If there wasn’t enough before: It took a few rides to remember that we had an extra gear left, but once we adapted to the new cassette we appreciated the extra gearing, especially during long days in the saddle. Riders who didn’t feel comfortable enough with a 42-tooth will have little to complain about with the bigger range.
You can’t miss it: The 50-tooth cog is tough to miss with its incredible size rivaling front chainrings used for road bikes. The application, though, is effective and will open the doors for certain riders who need that extra push to help them get up the hills.
The new shifting mechanism has a very distinct, crisp feel, with a much smoother shift than the 11-speed shifter. Through the whole cassette range the shifting had a very linear feel, even when shifting up into the 50. The question that all of our testers wanted to ask was, “How will that 50 feel?” Most of us here at MBA thought that the 42-tooth on the XX1 offered plenty of gearing, so we were curious to see how we would adjust to the new range.
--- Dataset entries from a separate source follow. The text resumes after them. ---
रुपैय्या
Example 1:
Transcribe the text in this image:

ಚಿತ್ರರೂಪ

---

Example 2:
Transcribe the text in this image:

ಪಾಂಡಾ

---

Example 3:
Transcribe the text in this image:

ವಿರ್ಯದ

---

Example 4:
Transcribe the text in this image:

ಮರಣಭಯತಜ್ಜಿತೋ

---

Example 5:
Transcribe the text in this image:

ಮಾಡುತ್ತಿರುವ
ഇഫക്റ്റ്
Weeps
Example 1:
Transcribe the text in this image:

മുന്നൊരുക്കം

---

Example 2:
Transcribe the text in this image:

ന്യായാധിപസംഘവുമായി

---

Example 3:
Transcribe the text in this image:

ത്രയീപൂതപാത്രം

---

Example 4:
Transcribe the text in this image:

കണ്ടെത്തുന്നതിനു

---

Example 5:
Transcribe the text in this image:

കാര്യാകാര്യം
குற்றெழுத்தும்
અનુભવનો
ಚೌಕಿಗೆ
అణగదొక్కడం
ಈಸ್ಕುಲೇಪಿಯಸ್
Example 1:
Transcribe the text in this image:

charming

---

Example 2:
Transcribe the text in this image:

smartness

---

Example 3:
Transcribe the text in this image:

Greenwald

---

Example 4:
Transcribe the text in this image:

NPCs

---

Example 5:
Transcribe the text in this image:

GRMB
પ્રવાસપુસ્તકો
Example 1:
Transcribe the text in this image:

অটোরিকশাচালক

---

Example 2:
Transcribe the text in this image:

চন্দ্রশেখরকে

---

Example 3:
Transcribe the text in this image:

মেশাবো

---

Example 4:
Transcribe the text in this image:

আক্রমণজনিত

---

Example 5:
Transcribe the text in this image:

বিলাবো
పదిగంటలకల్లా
The first couple rides proved that our muscle memory was on point, as we simply forgot we had an extra gear when the climbs got long and extra steep. After reminding ourselves a few times that there was still a little more left on the back end, we found that the 50-tooth cog provided a solid “bail-out” gear when we were spent or if we were conquering a steeper-than-normal stretch of trail. Under heavy loads the derailleur smoothly made the jump from 42 to 50 and came down once the trail let up.
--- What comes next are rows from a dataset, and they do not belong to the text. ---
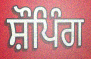
ਸ਼ੌਪਿੰਗ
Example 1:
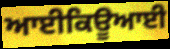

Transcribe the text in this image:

ਆਈਕਿਊਆਈ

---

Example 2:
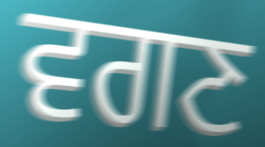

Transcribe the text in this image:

ਵਗਣ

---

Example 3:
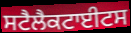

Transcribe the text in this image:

ਸਟੈਲੈਕਟਾਈਟਸ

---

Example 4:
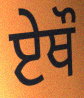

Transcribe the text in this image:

ਏਥੌ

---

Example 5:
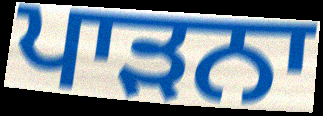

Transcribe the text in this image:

ਪਾੜਨਾ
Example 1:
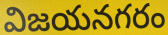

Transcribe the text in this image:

విజయనగరం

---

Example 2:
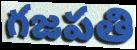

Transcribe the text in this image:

గజపతి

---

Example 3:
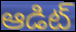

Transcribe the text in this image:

ఆడిట్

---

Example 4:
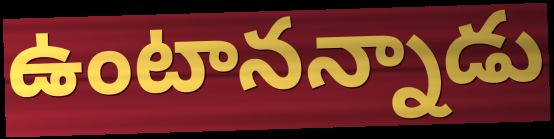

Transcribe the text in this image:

ఉంటానన్నాడు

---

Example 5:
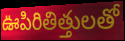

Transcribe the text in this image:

ఊపిరితిత్తులతో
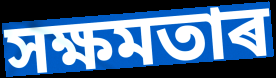
সক্ষমতাৰ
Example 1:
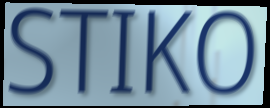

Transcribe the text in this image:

STIKO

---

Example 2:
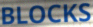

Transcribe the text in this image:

BLOCKS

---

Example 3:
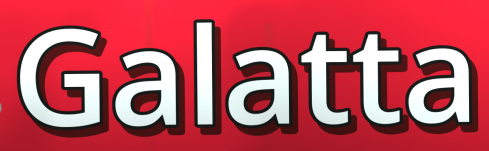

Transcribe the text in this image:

Galatta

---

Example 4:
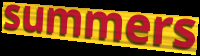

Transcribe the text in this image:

summers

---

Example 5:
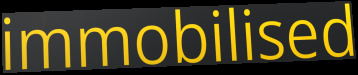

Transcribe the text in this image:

immobilised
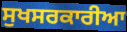
ਸੁਖਸਰਕਾਰੀਆ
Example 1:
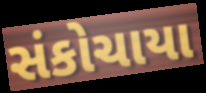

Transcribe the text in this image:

સંકોચાયા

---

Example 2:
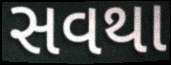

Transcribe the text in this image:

સવથા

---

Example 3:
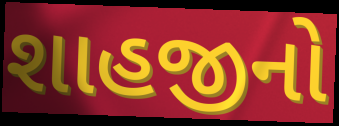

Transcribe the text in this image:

શાહજીનો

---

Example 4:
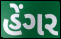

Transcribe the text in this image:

હેંગર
A crisp engagement: One of the first aspects we noticed with the new Eagle was the crisp shifting engagement. The shifter lever uses new internals that give the rider a linear feel throughout the gear range.
Over rougher sections of trail, the new chainring worked well to keep the chain in place. The new clutch system in the rear derailleur minimized chain slap, but we did have a couple loud hits on really rocky sections.
Hence the name: To pick up the extra chain length that is needed to fit the bigger cassette, SRAM redesigned the teeth on the front chainring. The overall circumference of the ring is the same as the previous 11-speed, but the channels between the teeth were deepened and the teeth were given a claw-like shape.
Only a couple of our test riders found that they could make the jump up to a 36-tooth chainring up front. You will be able to gain more speed on the top end with a bigger front ring, but that’s not necessarily something that every rider will need to do, as a 32 or 34 (on more technical terrain) is plenty. No matter how you see it, the Eagle will allow riders who haven’t made the jump to 1x to ride the same trails that they ride on their 2x set- ups. If you’re a little afraid to make the switch, it will only take one ride in that glory gear to see that a 1x can give you the range that you’ve been looking for.